De nada le ha valido al president Puigdemont aceptar el bochorno de reiterar la no declaración de independencia, que era lo que le exigía Rajoy para no entrar a saco en Catalunya. Estaba más que decidida la aplicación del artículo 155, aunque la verdad es que no se esperaba una venganza tan despiadada. A decir verdad, esos miles de policías y guardias civiles agazapados en el Piolín y en los cuarteles más improvisados hacían sospechar que se preparaban para nuevos menesteres represores.

El temido choque de trenes ha llegado, a expensas de que el Senado apruebe -que la aprobarán- la barbaridad que decidió ayer el Consejo de Ministros en su prepotencia de chulo de barrio. Carles Puigdemont, Oriol Junqueras y todos los consellers serán cesados y sus funciones serán ejercidas “por los órganos y autoridades que cree a tal efecto el Gobierno”. Rajoy ha querido demostrar que la tiene más larga, y que Catalunya debe ser gobernada por españoles y sólo por españoles.

Este disparate, esta insensatez cuyas consecuencias pueden ser sobrecogedoras para una sociedad madura, europea, civilizada, como la catalana, que ya venía avasallada de sobresalto en sobresalto, en una especie de folletín por capítulos, con el agravante de que cada uno de ellos parecía ser el decisivo pero sin serlo. Llevamos un mes sin acabar de entender si estábamos ante un apocalipsis político, o una galopante crisis de Estado, o un desesperante juego de trileros. Las noticias convulsas se han venido sucediendo desde aquel que ya parece tan lejano 1 de octubre, ése que parecía iba a ser el Día D propiamente dicho. Pero no. Desde entonces hemos contado unos cuantos días D, demasiados como para sospechar que el tema no iba a tener arreglo y que, si alguien decía que lo arreglaba, sería para mal.

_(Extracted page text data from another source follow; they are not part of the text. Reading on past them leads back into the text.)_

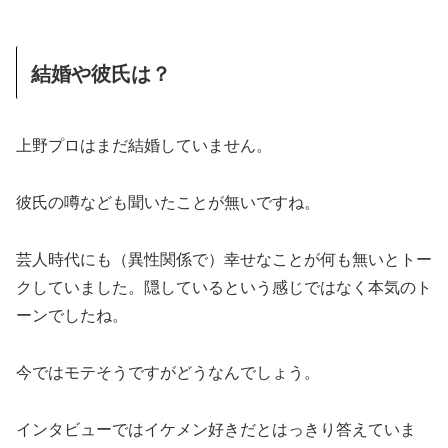
結婚や彼氏は？
上野プロはまだ結婚していません。
彼氏の噂なども聞いたことが無いですね。
芸人時代にも（異性関係で）幸せなことが何も無いとトー
クしていました。隠しているという感じではなく本気のト
ーンでしたね。
今ではモテそうですがどうなんでしょう。
インタビューではイケメン好きだとはっきり答えていま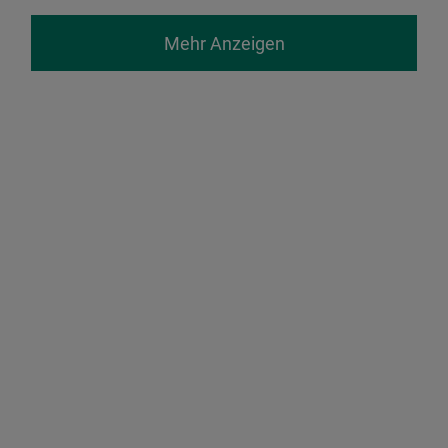
Mehr Anzeigen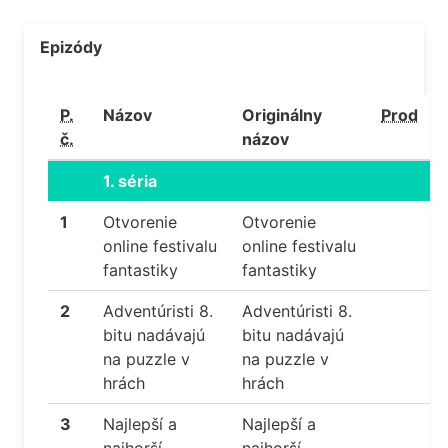
Epizódy
P.
Názov
Originálny
Prod
č.
názov
1. séria
1
Otvorenie
Otvorenie
online festivalu
online festivalu
fantastiky
fantastiky
2
Adventúristi 8.
Adventúristi 8.
bitu nadávajú
bitu nadávajú
na puzzle v
na puzzle v
hrách
hrách
3
Najlepší a
Najlepší a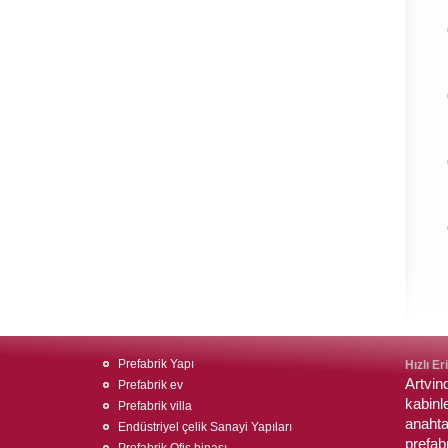
Prefabrik Yapı
Hızlı Er
Artvin
Prefabrik ev
kabinl
Prefabrik villa
anahta
Endüstriyel çelik Sanayi Yapıları
prefabr
Prefabrik Ofis binası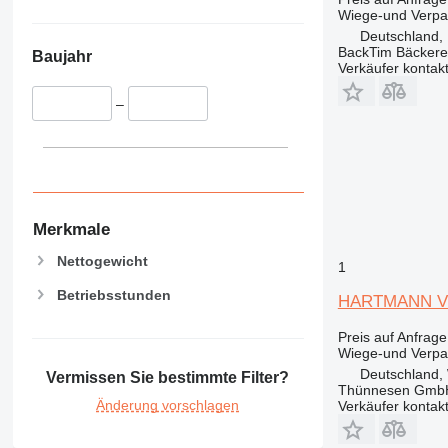
Wiege-und Verp
Deutschland,
BackTim Bäckere
Baujahr
Verkäufer kontak
–
Merkmale
Nettogewicht
1
Betriebsstunden
HARTMANN V
Preis auf Anfrage
Wiege-und Verp
Deutschland,
Vermissen Sie bestimmte Filter?
Thünnesen GmbH
Änderung vorschlagen
Verkäufer kontak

Sería frívolo ignorar que la evolución del procès supone uno de los episodios más graves que han acontecido en el Estado español desde la recuperación de la democracia -un decir-, pero la bajísima calidad con la que se ha afrontado el debate político, el aparatoso contraste entre la inconsistencia argumental de unos y la firmeza audaz de otros y, sobre todo, el abrumador partidismo de la brunete mediática, han logrado que el conflicto de Catalunya haya alcanzado el nivel de conversación de bar, mayormente escorado hacia el escarmiento del independentismo catalán y, ya puestos, de todos los independentismos.

Aunque aún no está claro que haya llegado el verdadero Día D, ya sabemos, eso sí, en qué va a consistir la aplicación del artículo 155, esa pedrada filosofal que España arroja sobre Catalunya. “No se suspende la autonomía”, vocean los voceros, pero además de cesar a un Govern votado por la mayoría del pueblo catalán, el Parlament ni podrá nombrar otro president ni otro ejecutivo, ni tomar ninguna decisión que vaya contra el 155. “Sí podrá, por ejemplo, legislar sobre montes o sobre las carreteras catalanas”, otorgó casi con cachondeo la vicepresidenta española, Soraya Saenz de Santamaría. La autoridad, española, por supuesto, supervisará las proposiciones de los parlamentarios catalanes. Habrá un virrey español, unos ministros españoles, unos directivos de TV3 españoles -¿Urdaci, tal vez?-, unos Mossos d’Esquadra con tricornio cuadrándose ante una oficialidad española, y una administración en manos de administradores españoles. Ah, y para dejarlo todo atado y bien atado, será Mariano Rajoy, presidente español, quien convoque elecciones en un plazo máximo de seis meses.

Pues resulta que un país así, por más leyes, papeles y ordenanzas que se quiera, un país así ya no será Catalunya. Sólo podremos reconocerla si a partir de ya se responde un una cacerolada en sesión continua, o las calles ocupadas por la resistencia civil, o una inundación de esteladas, o Els Segadors como banda sonora permanente. Las medidas anunciadas por el Consejo de Ministros, nadie lo dude, serán aplaudidas con las orejas por la brunete mediática y avaladas por un Albert Rivera que aún hubiera deseado más coces, y un Pedro Sánchez acojonado que aún mantiene la esperanza de ocupar asiento junto a Rajoy a la hora de repartirse el botín.

Ante semejante atropello, ante semejante desprecio a la voluntad mayoritaria de la sociedad catalana expresada en las urnas, ante un golpe de Estado tan prepotente, tan “a la española”, la va a caer la del pulpo al soberanismo catalán. A no ser que Puigdemont se apresure a suspender la suspensión de la DUI, proclame por fin la República de Catalunya caiga quien caiga, y convoque él, y no España, las elecciones catalanas.